Pushed by Jennifer Block
1. The first chapter - Arranged Birth - talks about the speeding up the birth process by doctors and hospitals using artificial hormones and painkillers and gadgets instead of waiting for spontaneous labor. The second chapter – The Short Cut – is about cesarean births and how common they are even when they aren’t emergency births. The third chapter – Denied Birth – is about babies in the breach position (feet down instead of head) and how they are almost all born by C sections and about VBAC (vaginal births after cesarean births) which are mostly discouraged.
2. “Why (the American birth experience) is far from optimal, how it came to be this way, and what it means for women, families, and society at large.”
3. “We are in the midst of an epidemic of patently unnatural birth: most labors are started or propelled by artificial hormones, and nearly one-third of American women are giving birth by major abdominal surgery. The norm is moving very far away from what’s normal.” “ We know if we take our otherwise healthy patient…release her cuffs, and bands, unplug the probes and sensors, and turn off the Pitocin and morphine, 9 times out of 10 her body will birth a baby with minimal interference or injury, especially if she has the one-on-one support of a skilled caregiver.”
4. Having breach babies born the natural way with legs hanging out sounds more dangerous than having them by C-section.
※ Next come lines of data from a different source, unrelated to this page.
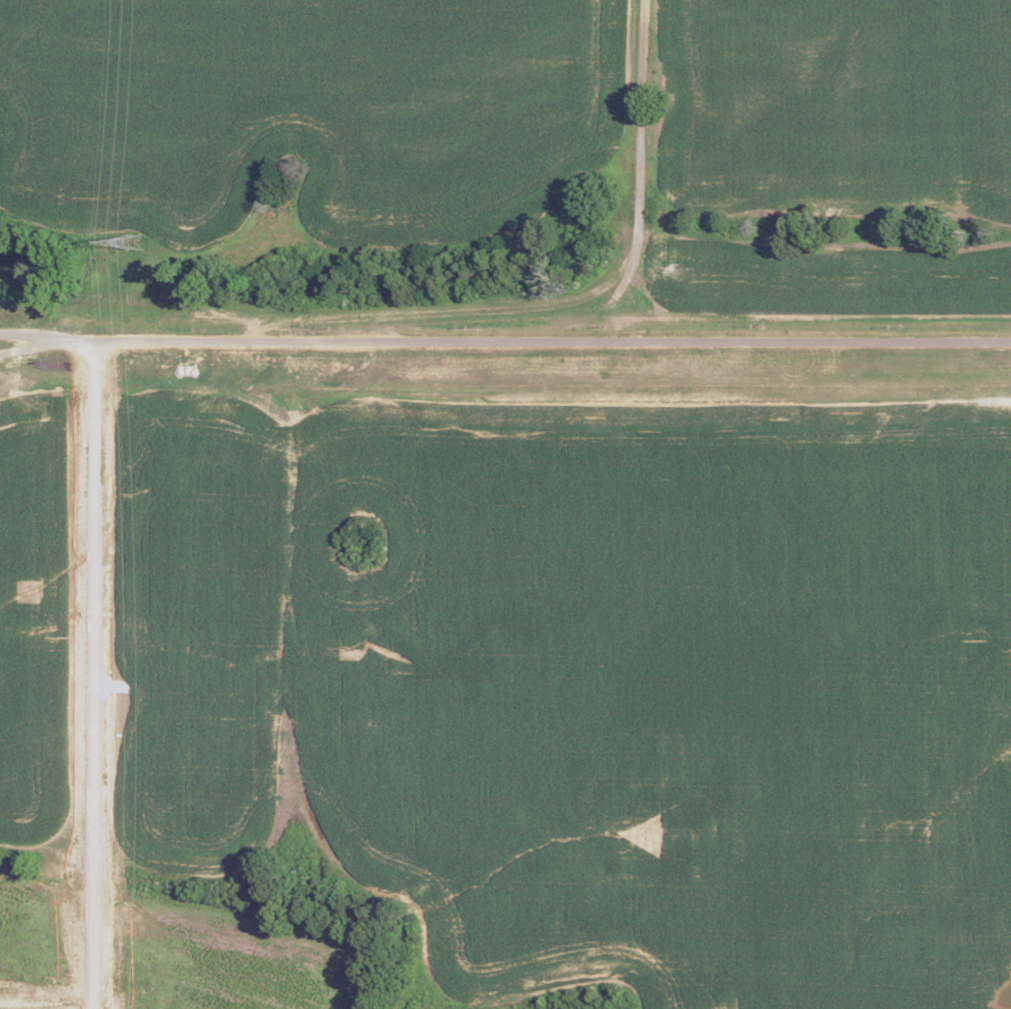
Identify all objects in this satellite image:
power tower: (132, 243)
road: (505, 342)
road: (91, 676)

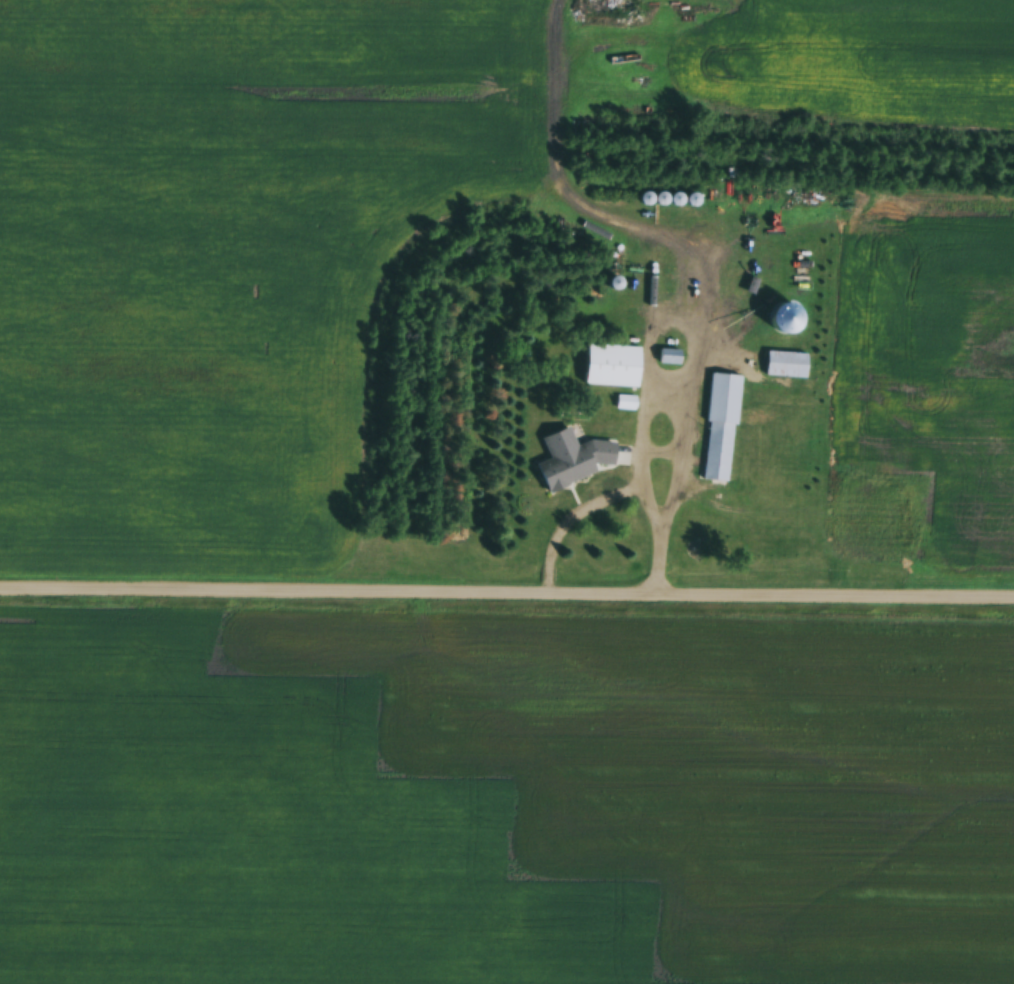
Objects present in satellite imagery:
building: (669, 358)
building: (785, 366)
building: (611, 367)
building: (625, 404)
building: (720, 429)
building: (577, 465)
road: (507, 600)

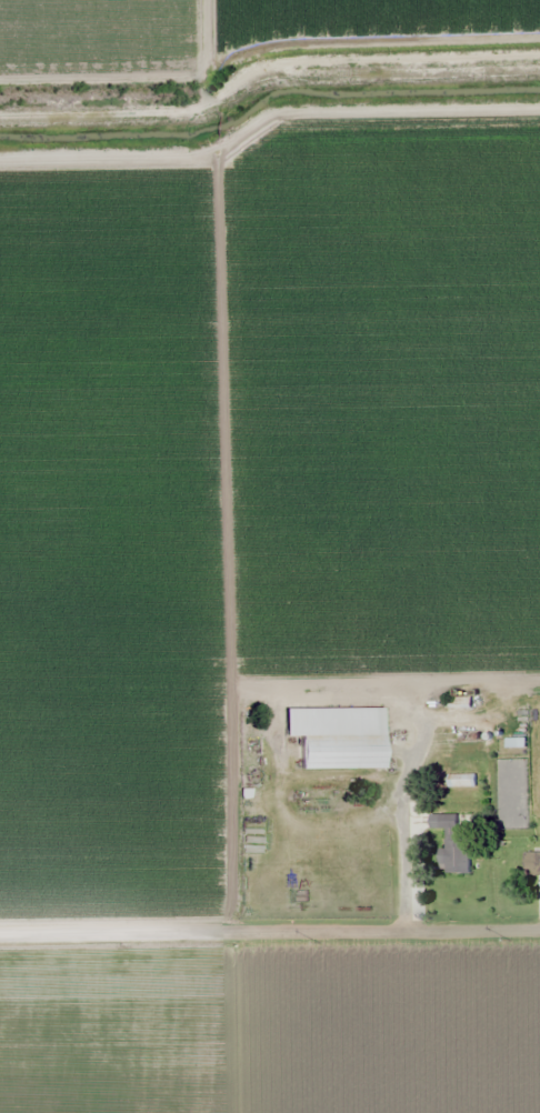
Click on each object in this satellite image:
building: (335, 737)
building: (450, 844)
building: (531, 863)
road: (270, 922)

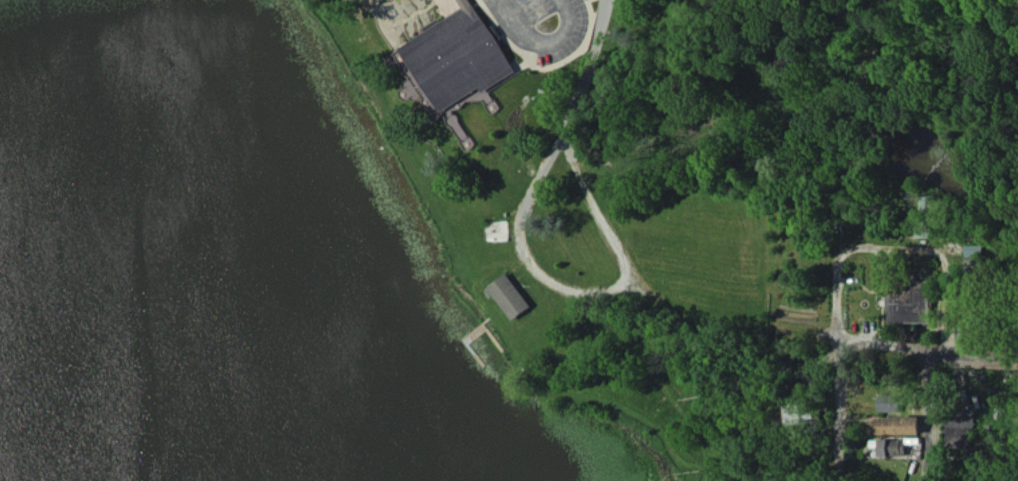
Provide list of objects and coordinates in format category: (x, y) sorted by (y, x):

Giving women in labor Pitocin sounds as though it is getting way out of hand. The idea that the pain that the Pitocin causes is the reason a lot of women want drugs to kill the pain makes sense. Are fetal heart monitors really not that useful? (I think one saved my life.)
Unassisted births sound too dangerous. (I would hate to be there.)
5. The author uses all kinds of evidence to back up her thesis that there is too much invasiveness with births. There is a very long “Notes” section in the back documenting all the points made in the chapters. The evidence of practices not based on the statistics is the most interesting, for example, the fact that women have to sign a consent form to have VBAC (vaginal birth after cesarian), but not a double cesarean, which can be more dangerous.